ASSIGNMENT
Exclude all pictures, then restate the entries below word for word.

▬▬▬▬▬▬

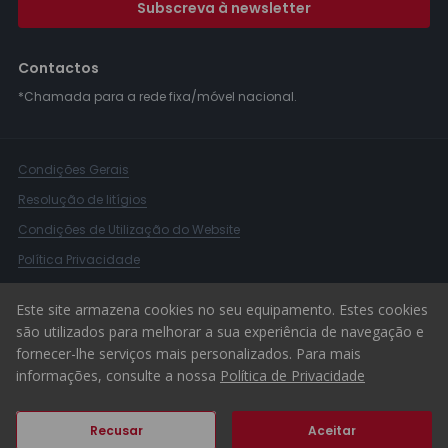
Subscreva à newsletter
Contactos
*Chamada para a rede fixa/móvel nacional.
Condições Gerais
Resolução de litígios
Condições de Utilização do Website
Política Privacidade
Livro Reclamações
Este site armazena cookies no seu equipamento. Estes cookies
Canal de Denúncias
são utilizados para melhorar a sua experiência de navegação e
fornecer-lhe serviços mais personalizados. Para mais
© 2026 ERA Portugal
informações, consulte a nossa
Política de Privacidade
Recusar
Aceitar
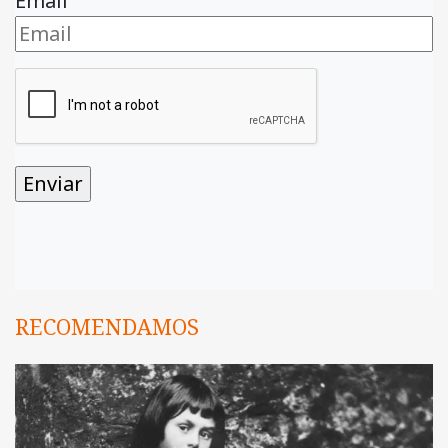
Email
RECOMENDAMOS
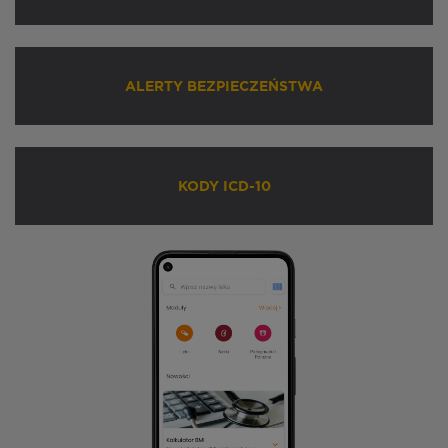
ALERTY BEZPIECZEŃSTWA
KODY ICD-10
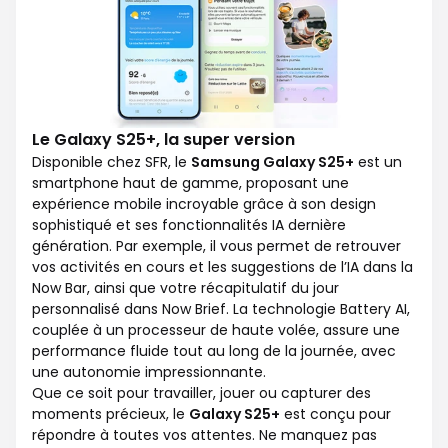
Le Galaxy S25+, la super version
Disponible chez SFR, le
Samsung Galaxy S25+
est un
smartphone haut de gamme, proposant une
expérience mobile incroyable grâce à son design
sophistiqué et ses fonctionnalités IA dernière
génération. Par exemple, il vous permet de retrouver
vos activités en cours et les suggestions de l’IA dans la
Now Bar, ainsi que votre récapitulatif du jour
personnalisé dans Now Brief. La technologie Battery AI,
couplée à un processeur de haute volée, assure une
performance fluide tout au long de la journée, avec
une autonomie impressionnante.
Que ce soit pour travailler, jouer ou capturer des
moments précieux, le
Galaxy S25+
est conçu pour
répondre à toutes vos attentes. Ne manquez pas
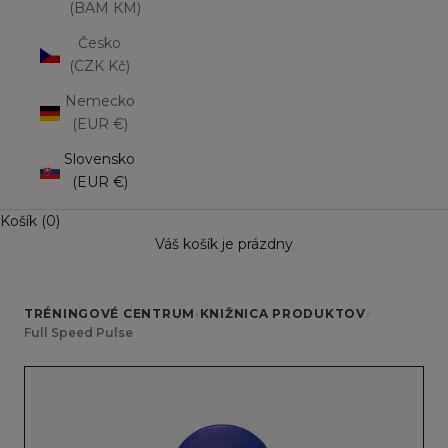
(BAM КМ)
Česko
(CZK Kč)
Nemecko
(EUR €)
Slovensko
(EUR €)
Košík (0)
Váš košík je prázdny
TRÉNINGOVÉ CENTRUM
›
KNIŽNICA PRODUKTOV
›
Full Speed Pulse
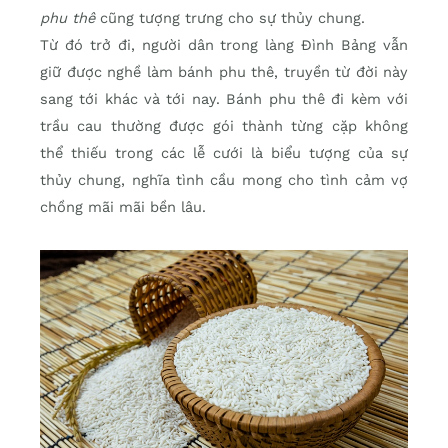
phu thê
cũng tượng trưng cho sự thủy chung.
Từ đó trở đi, người dân trong làng Đình Bảng vẫn
giữ được nghề làm bánh phu thê, truyền từ đời này
sang tới khác và tới nay. Bánh phu thê đi kèm với
trầu cau thường được gói thành từng cặp không
thể thiếu trong các lễ cưới là biểu tượng của sự
thủy chung, nghĩa tình cầu mong cho tình cảm vợ
chồng mãi mãi bền lâu.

▬▬▬▬▬▬

SOLUTION FOR THIS TASK
Subscreva à newsletter
Contactos
*Chamada para a rede fixa/móvel nacional.
Condições Gerais
Resolução de litígios
Condições de Utilização do Website
Política Privacidade
Livro Reclamações
Este site armazena cookies no seu equipamento. Estes cookies
Canal de Denúncias
são utilizados para melhorar a sua experiência de navegação e
fornecer-lhe serviços mais personalizados. Para mais
© 2026 ERA Portugal
informações, consulte a nossa
Política de Privacidade
Recusar
Aceitar
Email
RECOMENDAMOS
ALERTY BEZPIECZEŃSTWA
KODY ICD-10
Le Galaxy S25+, la super version
Disponible chez SFR, le
Samsung Galaxy S25+
est un
smartphone haut de gamme, proposant une
expérience mobile incroyable grâce à son design
sophistiqué et ses fonctionnalités IA dernière
génération. Par exemple, il vous permet de retrouver
vos activités en cours et les suggestions de l’IA dans la
Now Bar, ainsi que votre récapitulatif du jour
personnalisé dans Now Brief. La technologie Battery AI,
couplée à un processeur de haute volée, assure une
performance fluide tout au long de la journée, avec
une autonomie impressionnante.
Que ce soit pour travailler, jouer ou capturer des
moments précieux, le
Galaxy S25+
est conçu pour
répondre à toutes vos attentes. Ne manquez pas
(BAM КМ)
Česko
(CZK Kč)
Nemecko
(EUR €)
Slovensko
(EUR €)
Košík (0)
Váš košík je prázdny
TRÉNINGOVÉ CENTRUM
›
KNIŽNICA PRODUKTOV
›
Full Speed Pulse
phu thê
cũng tượng trưng cho sự thủy chung.
Từ đó trở đi, người dân trong làng Đình Bảng vẫn
giữ được nghề làm bánh phu thê, truyền từ đời này
sang tới khác và tới nay. Bánh phu thê đi kèm với
trầu cau thường được gói thành từng cặp không
thể thiếu trong các lễ cưới là biểu tượng của sự
thủy chung, nghĩa tình cầu mong cho tình cảm vợ
chồng mãi mãi bền lâu.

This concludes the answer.